> **Задание**
Ответьте по фрагменту воспоминаний ниже:
1. Какую реакцию Центра рассказчик считал единственно возможной, если резидент сообщит о случившемся?
2. Кто вернулся с обеденного перерыва и на каком пункте он работал оператором?
3. Что делает человек во всем черном в повторяющемся сне рассказчика?

> **Фрагмент страницы**
^^^^^^^^

КГБ. Мифы и реальность. Воспоминания советского разведчика и его жены - Галина Львовна Кузичкина (Кокосова)
Первым моим естественным желанием было пойти и немедленно доложить обо всем резиденту, а затем найти и наказать подлеца. Однако я понял, что это ни к чему не приведет и будет равносильно самоубийству. Резидент должен был бы обязательно сообщить об этом в Центр, оттуда могла поступить только одна реакция. Мой вызов в Москву для разбирательства обстоятельств дела. Я решил подождать с докладом.
В это время с обеденного перерыва вернулся наш оператор пункта «Ипульс» Аркадий Глазырин. Увидев меня сидящим у стены, он спросил, что я там делаю. Я прямо ответил ему, что вскрыл свой тайник и не обнаружил там его содержимого. При этом я заметил, что содержание тайника особой важности не представляло. Аркадий осмотрел пустой тайник, поковырялся в нем и, что-то пробурчав, ушел к себе в комнату. Он наверняка не придал этому случаю большого значения. Оно и к лучшему.
В те дни я пребывал в каком-то странном состоянии. Один я приходил на работу, писал телеграммы в Центр, разговаривал с приятелями и т. д. Другой же я постоянно думал только об одном. ЧТО ДЕЛАТЬ? Я не мог есть, мой организм отказывался принимать пищу. По ночам меня мучили кошмары, точнее, один и тот же сон. К моей кровати подходит человек во всем черном и заносит над головой топор, чтобы меня прикончить. После этого я в ужасе просыпался.

^^^^^^^^

> **Фрагменты записей**
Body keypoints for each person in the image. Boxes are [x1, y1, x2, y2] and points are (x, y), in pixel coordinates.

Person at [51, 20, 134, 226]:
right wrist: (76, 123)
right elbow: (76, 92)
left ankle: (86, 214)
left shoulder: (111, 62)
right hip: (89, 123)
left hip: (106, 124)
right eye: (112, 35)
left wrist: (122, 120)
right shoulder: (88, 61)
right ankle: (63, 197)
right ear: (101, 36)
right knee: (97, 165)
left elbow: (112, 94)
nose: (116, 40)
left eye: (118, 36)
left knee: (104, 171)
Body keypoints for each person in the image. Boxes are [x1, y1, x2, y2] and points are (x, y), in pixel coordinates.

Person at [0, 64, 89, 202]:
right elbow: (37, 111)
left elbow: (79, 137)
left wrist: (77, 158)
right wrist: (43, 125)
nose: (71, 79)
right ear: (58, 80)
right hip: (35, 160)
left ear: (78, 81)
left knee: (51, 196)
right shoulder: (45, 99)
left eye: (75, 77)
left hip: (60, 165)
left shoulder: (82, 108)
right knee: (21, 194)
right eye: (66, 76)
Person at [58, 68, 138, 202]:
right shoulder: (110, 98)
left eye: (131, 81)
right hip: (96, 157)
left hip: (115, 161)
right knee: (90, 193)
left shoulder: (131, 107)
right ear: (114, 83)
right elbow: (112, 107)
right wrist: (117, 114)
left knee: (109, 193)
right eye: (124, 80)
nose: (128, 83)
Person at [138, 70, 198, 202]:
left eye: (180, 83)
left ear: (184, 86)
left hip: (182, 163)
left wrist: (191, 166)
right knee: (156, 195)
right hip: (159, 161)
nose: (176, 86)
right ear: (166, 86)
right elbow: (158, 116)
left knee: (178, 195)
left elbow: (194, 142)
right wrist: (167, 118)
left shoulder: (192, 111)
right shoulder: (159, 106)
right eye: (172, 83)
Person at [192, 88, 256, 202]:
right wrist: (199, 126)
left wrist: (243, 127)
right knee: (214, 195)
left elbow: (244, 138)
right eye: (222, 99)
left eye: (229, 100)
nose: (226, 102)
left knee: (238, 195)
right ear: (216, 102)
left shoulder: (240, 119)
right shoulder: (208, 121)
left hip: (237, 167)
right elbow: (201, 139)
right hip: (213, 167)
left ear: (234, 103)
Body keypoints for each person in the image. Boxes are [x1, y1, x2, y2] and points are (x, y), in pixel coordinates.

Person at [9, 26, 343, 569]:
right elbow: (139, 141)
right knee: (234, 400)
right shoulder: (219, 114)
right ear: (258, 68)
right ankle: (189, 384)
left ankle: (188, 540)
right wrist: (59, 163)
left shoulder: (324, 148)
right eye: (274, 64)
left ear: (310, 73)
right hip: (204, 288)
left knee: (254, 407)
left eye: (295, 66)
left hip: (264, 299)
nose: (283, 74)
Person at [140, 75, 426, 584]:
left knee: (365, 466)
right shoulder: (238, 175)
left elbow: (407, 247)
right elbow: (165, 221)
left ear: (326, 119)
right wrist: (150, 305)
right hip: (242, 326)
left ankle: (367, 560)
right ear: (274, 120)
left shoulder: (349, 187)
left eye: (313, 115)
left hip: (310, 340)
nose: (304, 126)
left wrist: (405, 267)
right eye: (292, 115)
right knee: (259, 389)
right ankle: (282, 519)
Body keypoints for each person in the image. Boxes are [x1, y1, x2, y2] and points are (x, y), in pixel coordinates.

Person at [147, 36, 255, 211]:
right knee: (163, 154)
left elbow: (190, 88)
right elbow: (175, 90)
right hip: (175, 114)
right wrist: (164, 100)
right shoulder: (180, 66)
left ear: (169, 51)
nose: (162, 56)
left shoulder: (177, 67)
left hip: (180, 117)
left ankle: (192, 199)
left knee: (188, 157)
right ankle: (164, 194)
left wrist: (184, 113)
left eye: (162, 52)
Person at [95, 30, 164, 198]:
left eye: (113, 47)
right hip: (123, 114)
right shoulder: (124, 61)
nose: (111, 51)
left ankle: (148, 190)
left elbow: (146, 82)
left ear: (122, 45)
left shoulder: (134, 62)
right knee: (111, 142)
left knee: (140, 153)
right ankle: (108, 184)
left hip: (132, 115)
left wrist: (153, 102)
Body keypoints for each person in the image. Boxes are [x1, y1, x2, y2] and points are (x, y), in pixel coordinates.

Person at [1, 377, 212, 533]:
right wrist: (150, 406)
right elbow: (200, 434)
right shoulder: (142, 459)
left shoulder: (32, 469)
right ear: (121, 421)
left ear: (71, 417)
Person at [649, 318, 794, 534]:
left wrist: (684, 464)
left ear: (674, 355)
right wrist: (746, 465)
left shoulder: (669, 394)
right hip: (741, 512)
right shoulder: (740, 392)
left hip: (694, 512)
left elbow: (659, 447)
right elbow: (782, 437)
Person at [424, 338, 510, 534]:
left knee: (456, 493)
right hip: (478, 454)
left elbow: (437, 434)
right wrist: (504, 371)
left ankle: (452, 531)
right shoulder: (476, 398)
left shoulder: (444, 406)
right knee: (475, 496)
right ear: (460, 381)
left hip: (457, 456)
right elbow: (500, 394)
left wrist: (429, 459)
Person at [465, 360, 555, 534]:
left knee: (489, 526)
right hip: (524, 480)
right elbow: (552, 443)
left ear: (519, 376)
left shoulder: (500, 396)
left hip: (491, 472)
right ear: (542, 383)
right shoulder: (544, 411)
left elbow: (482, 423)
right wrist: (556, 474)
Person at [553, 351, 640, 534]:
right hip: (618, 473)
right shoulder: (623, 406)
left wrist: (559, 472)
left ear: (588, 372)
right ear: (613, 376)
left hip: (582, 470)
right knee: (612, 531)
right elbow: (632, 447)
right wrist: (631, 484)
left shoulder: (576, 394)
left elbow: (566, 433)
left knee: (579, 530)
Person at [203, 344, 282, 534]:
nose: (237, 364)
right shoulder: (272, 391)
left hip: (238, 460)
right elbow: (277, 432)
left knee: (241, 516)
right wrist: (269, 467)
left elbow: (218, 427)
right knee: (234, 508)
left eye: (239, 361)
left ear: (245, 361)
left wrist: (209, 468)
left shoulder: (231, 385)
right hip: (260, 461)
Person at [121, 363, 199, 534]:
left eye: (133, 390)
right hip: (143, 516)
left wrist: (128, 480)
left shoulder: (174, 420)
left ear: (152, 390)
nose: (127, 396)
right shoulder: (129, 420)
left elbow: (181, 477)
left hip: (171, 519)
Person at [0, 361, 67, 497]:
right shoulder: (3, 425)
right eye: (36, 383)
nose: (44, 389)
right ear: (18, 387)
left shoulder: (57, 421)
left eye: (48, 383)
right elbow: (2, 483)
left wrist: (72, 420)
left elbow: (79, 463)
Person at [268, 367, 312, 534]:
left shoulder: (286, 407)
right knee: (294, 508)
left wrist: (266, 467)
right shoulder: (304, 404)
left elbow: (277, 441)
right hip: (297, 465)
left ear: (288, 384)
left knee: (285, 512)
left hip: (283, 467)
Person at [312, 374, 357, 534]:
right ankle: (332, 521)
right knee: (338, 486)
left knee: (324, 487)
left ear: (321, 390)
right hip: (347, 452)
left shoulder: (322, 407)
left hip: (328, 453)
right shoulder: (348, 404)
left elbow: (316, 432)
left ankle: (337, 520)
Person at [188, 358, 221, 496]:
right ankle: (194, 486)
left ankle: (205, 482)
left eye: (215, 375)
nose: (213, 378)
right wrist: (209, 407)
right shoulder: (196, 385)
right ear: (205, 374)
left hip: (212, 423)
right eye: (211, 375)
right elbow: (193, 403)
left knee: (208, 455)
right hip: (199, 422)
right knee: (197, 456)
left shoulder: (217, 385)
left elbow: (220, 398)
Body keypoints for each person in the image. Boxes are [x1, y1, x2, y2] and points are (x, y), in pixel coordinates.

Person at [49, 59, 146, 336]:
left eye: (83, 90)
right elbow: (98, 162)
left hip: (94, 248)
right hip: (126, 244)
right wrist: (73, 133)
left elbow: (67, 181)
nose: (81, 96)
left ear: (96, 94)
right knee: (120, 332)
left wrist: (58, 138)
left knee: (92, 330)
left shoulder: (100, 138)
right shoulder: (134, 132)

^^^^^^^^

> **Ответ**
1. Вызов в Москву для разбирательства обстоятельств дела.
2. Аркадий Глазырин, оператор пункта «Ипульс».
3. Подходит к кровати и заносит над головой топор, чтобы прикончить рассказчика.